Many researchers who worked hands-on with CNTs have come to realize that CNT powder is very difficult to handle. The powder is easily airborne and tends to cling to pretty much all surfaces (including human skin) presenting containment and health challenges. The powder is usually heavily aggregated rendering the outstanding nanoscale properties of the CNT material almost useless.

To commercialize most of these exciting applications, CNT material has to be available as dispersion, a form that is much more conducive for processing. The availability of carbon nanotubes as dispersions rather than as powders is the factor behind the commercialization bottleneck. Currently available CNT dispersions relying on use of surfactants or high density chemical functionalization are not fully adequate to support large scale applications. The reason is, not only these dispersions require complicated post- or pre-processing and generate hazardous waste, they also deliver non-optimum material properties. 

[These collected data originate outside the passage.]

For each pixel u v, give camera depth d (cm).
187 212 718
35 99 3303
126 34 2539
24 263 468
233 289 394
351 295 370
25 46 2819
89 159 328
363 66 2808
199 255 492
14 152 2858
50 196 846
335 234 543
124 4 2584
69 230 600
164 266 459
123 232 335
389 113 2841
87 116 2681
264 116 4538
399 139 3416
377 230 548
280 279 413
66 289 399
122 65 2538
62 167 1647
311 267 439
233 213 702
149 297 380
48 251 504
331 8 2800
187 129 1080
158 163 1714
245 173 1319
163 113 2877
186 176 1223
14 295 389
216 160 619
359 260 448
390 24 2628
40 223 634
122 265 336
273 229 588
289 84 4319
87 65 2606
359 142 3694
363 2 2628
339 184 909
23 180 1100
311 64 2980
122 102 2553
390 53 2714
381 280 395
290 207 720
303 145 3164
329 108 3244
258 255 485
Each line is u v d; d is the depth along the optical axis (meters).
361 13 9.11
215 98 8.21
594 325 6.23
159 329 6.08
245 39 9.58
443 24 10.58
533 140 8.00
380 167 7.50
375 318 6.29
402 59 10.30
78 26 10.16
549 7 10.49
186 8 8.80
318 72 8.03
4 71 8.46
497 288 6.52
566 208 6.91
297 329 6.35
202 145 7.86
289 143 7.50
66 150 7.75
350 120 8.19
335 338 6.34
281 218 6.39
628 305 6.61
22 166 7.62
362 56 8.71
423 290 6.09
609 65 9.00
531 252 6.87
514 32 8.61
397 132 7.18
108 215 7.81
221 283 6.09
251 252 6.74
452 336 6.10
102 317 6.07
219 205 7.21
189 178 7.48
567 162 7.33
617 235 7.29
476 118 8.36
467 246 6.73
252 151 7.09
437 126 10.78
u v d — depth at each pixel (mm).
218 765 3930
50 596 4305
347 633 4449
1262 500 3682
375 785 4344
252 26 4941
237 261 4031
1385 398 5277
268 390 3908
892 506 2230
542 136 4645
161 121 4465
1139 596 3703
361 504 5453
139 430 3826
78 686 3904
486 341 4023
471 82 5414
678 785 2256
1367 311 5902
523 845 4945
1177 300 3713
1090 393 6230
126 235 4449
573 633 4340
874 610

To mitigate the problem, Voxelum developed a fundamentally new technology that can, for the first time, produce stable CNT dispersions that do not have any additives, do not compromise material properties, and do not require any post/pre-processing steps. The Voxelum technology is sustainable and fully scalable, and transition to large scale manufacturing is expected to bring the dispersion prices down to the levels adequate for practical applications. Hence, please don't let the material price factor discourage you: the prices may be notably lower for industrial scale technology. 

Adoption of Voxelum dispersions may result in greatly simplified process, cost and time savings, improved product performance, reduction of waste, and better overall sustainability of the entire chain. Adoption of the additive-free CNT dispersions may turn out to be the key that unlocks large scale applications of CNT materials in commercial products.